Because the grounds include a half-dozen additions, Huitt spreads the mowing over four days. When asked if he has a riding lawn mower, he laughs. “If it wasn’t, you would never get it done.”
A couple of years ago, he cleaned every headstone.
“It’s like taking care of your own yard. I wanted to keep it looking nice,” he said, reflecting on having to yield to a younger successor. “I don’t like the idea of not being able to do it any more.”
Huitt spent three years compiling a 4-inch thick ring binder crammed with peninsula burial names and plot locations that date back to the 1800s. “I will give this copy to the museum one of these days,” he mused. On his computer, he has photos of every headstone; all are meticulously labeled.

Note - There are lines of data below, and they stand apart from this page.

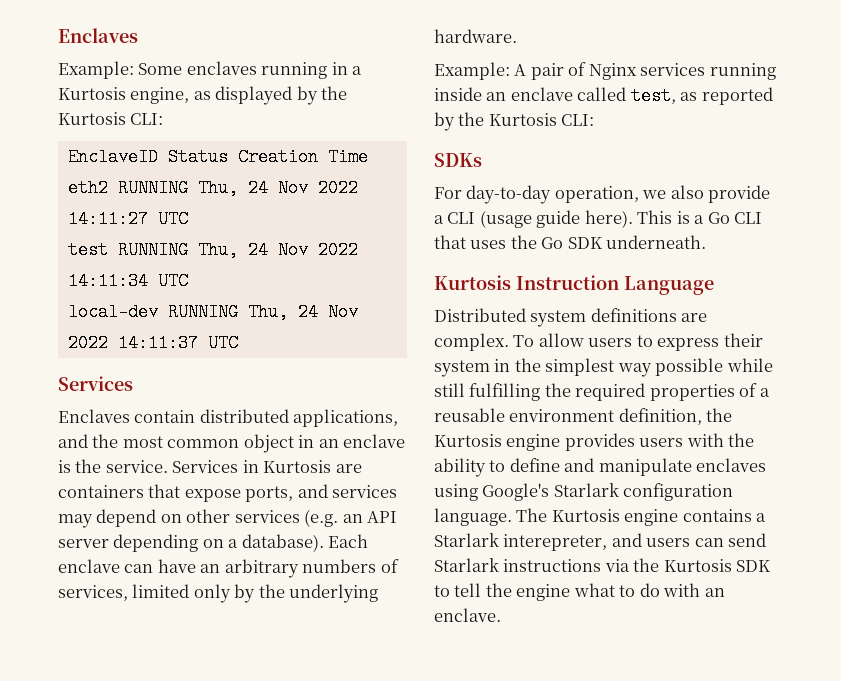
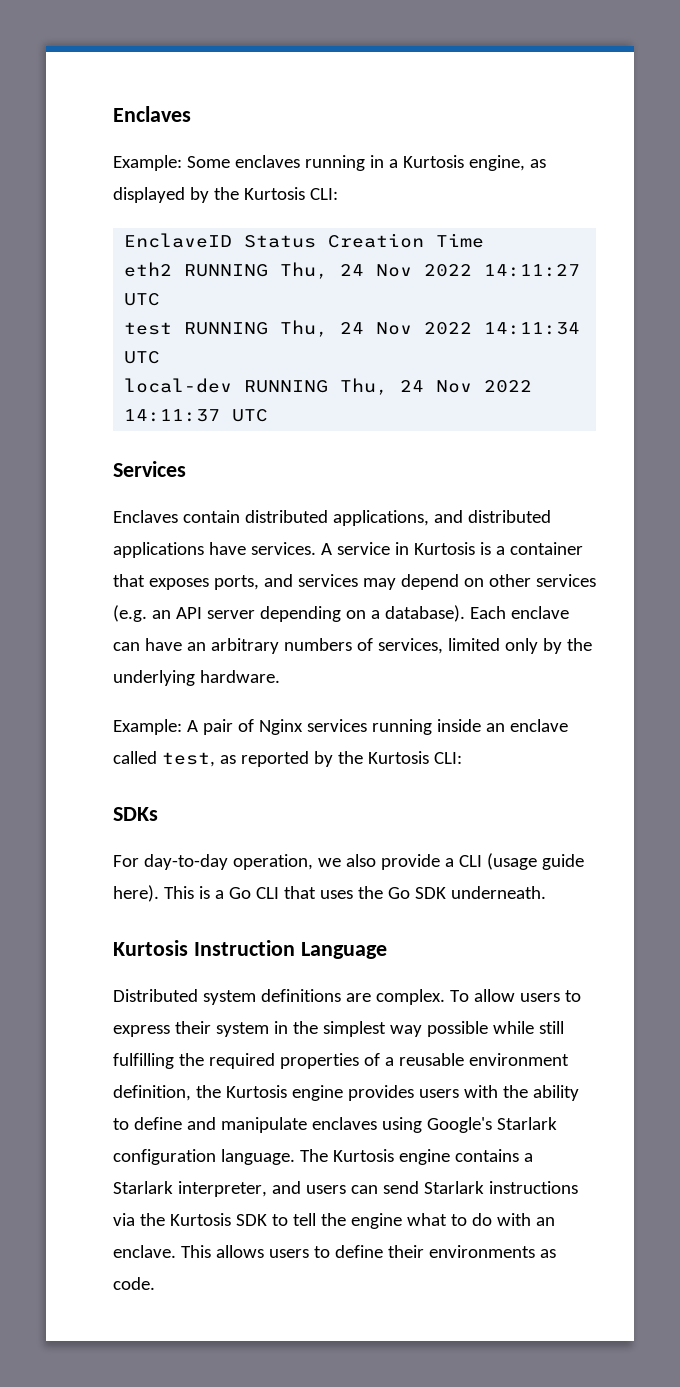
[92,434,406,453] [58,459,362,473] [58,484,241,502] the most common object in an enclave is the service. Services in Kurtosis are containers that expose -> [467,510,551,523] [113,542,583,558] [113,574,209,590] distributed applications have services. A service in Kurtosis is a container that exposes
[503,534,608,551] interepreter, -> [177,1181,267,1197] interpreter,
(501, 615) none -> [180,1245,556,1258] [113,1277,155,1290] This allows users to define their environments as code.

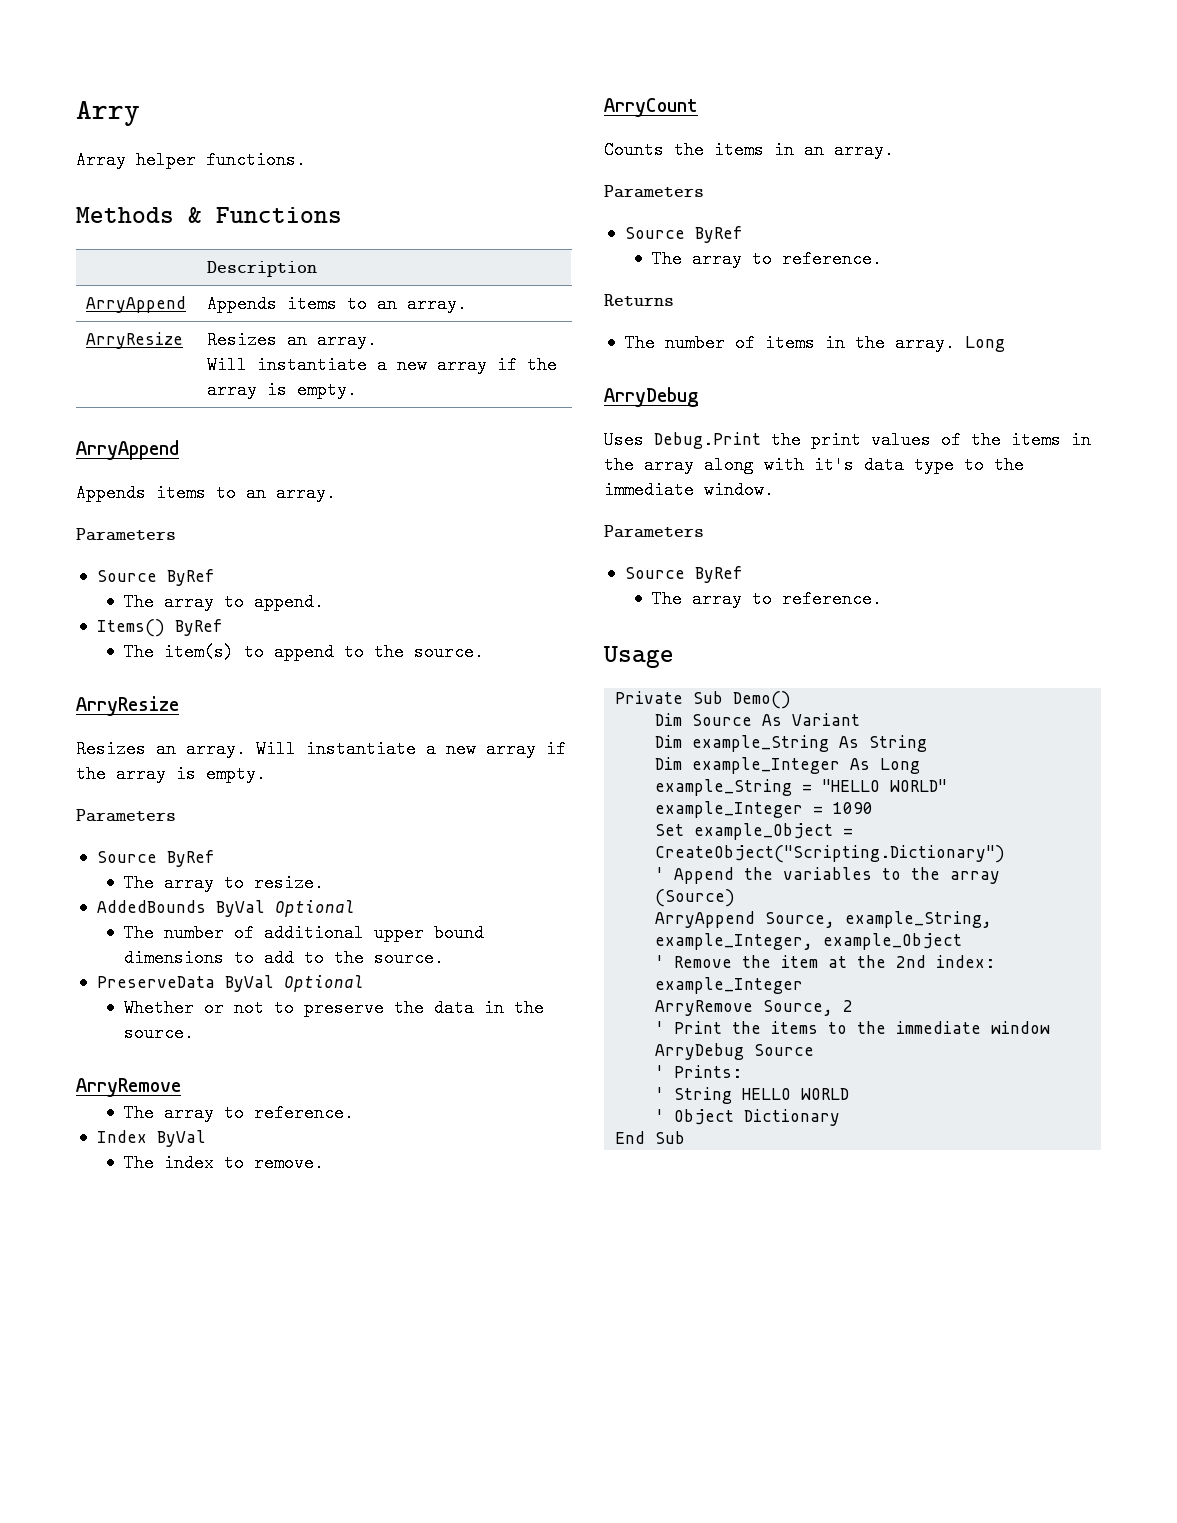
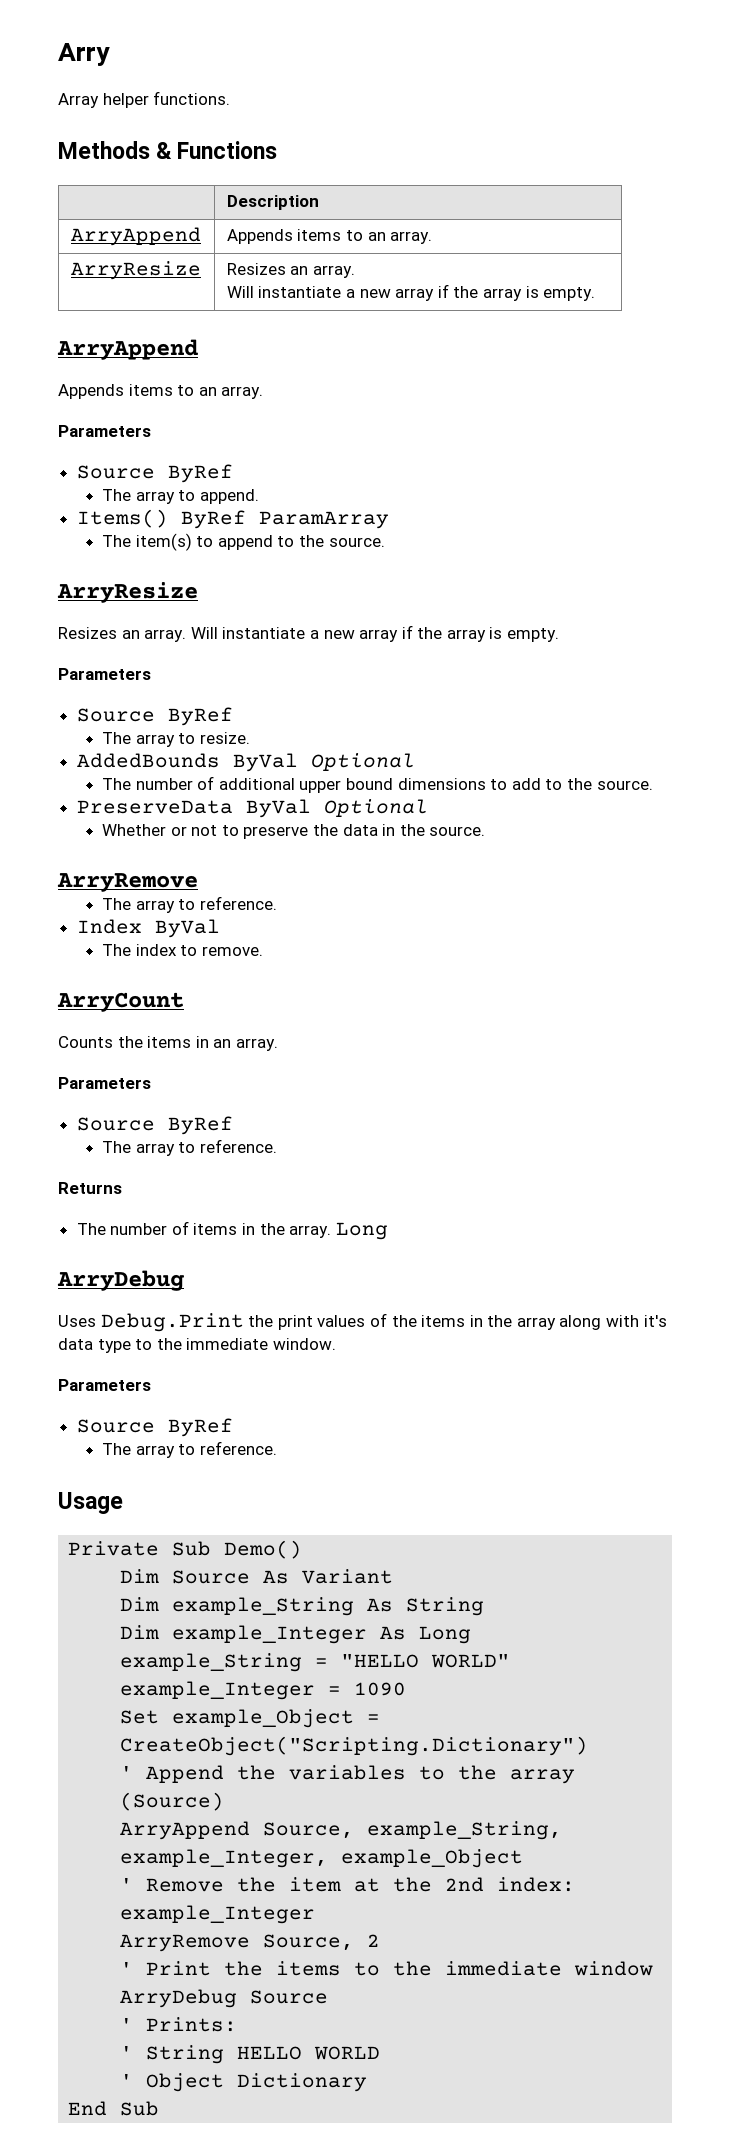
(223, 627) none -> [258,511,389,529] ParamArray

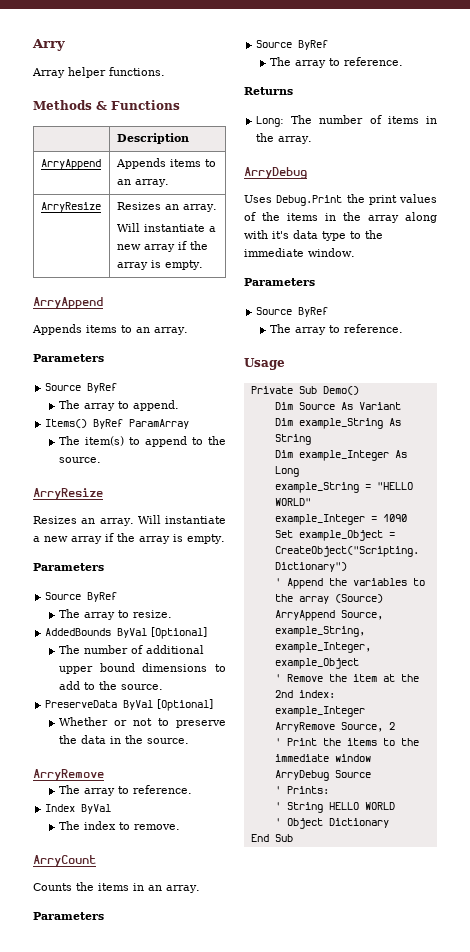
[310,753,415,771] Optional -> [151,627,208,639] [Optional]
[323,799,428,817] Optional -> [157,699,214,711] [Optional]
(122, 1188) none -> [256,116,285,127] Long:
[335,1222,388,1240] Long -> (313, 140) none

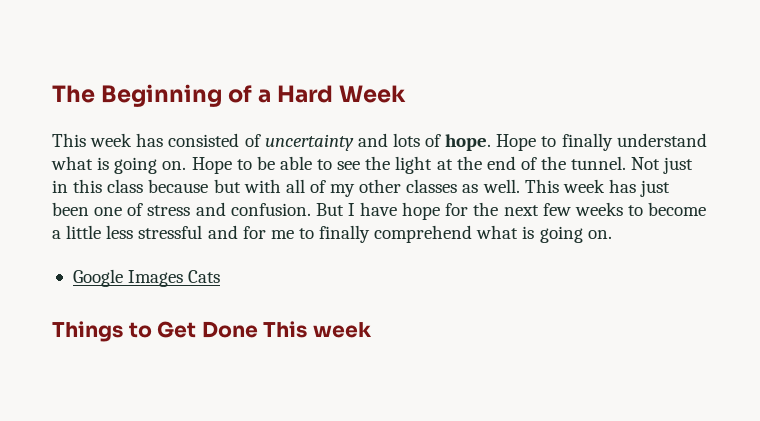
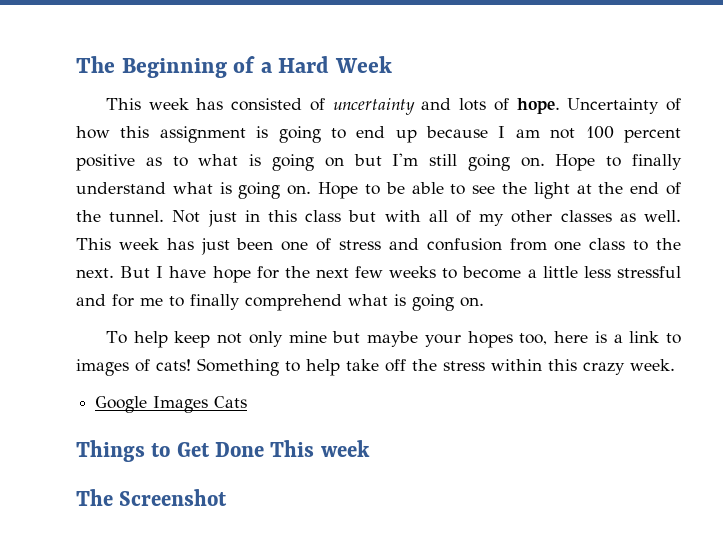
(492, 142) none -> [567,98,681,114] [76,126,681,143] [76,153,545,171] Uncertainty of how this assignment is going to end up because I am not 100 percent positive as to what is going on but I'm still going on.
[148,179,209,193] because -> (342, 216) none
[230,203,311,216] confusion. -> [426,238,681,251] [76,268,114,278] confusion from one class to the next.
(612, 234) none -> [105,331,681,348] [76,358,675,376] // To help keep not only mine but maybe your hopes too, here is a link to images of cats! Something to help take off the stress within this crazy week.
(372, 330) none -> [76,489,228,506] // The Screenshot

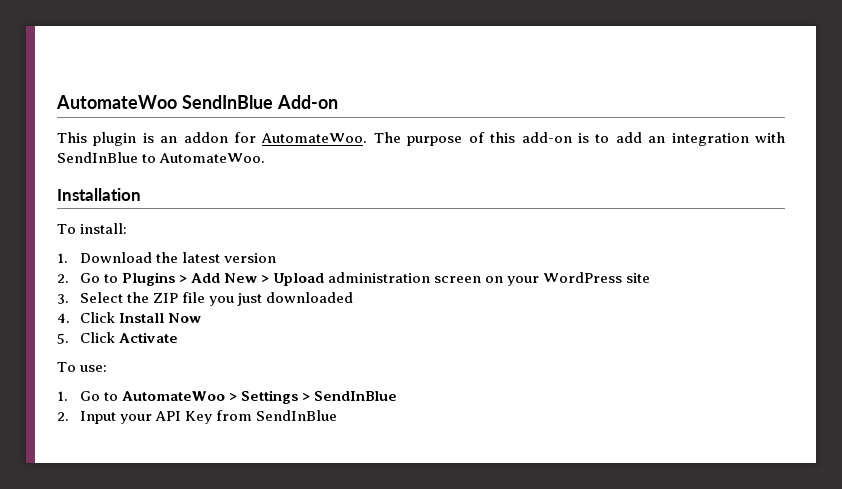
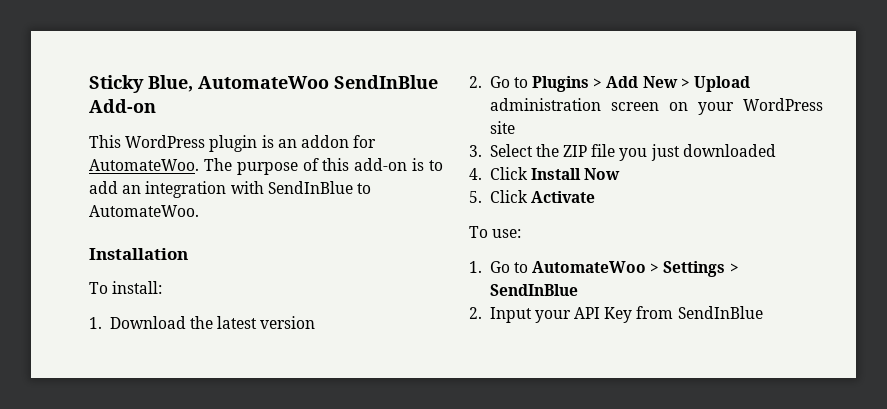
(56, 102) none -> [89,75,193,93] Sticky Blue,
(87, 137) none -> [125,135,206,148] WordPress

His son, Stanley Huitt, a fisherman who died of hypothermia in 1996, is buried in the Ilwaco Cemetery. While he did not dig his son’s grave, he did perform that duty for his late sister, Bonnie Vaughn.
Reliving his career at his Chinook home, Huitt’s thoughts are practical rather than philosophical. When pressed, he shrugs. “I grew up in the funeral home, so I went to many funerals. They’re a part of my life. … Life and death. I think about it, but I’m not really a religious person. I believe in religion, though.”
When his time comes, someone else will do the honors.
“I bought 10 plots,” Huitt said. His final resting place? “One of those 10, I suppose.”
The Ilwaco Cemetery Association will hold an open house to honor Bob Huitt’s retirement at Penttila’s Chapel-by-the-Sea, 1515 Pacific Ave., Long Beach, Washington, 2 to 4 p.m., July 9.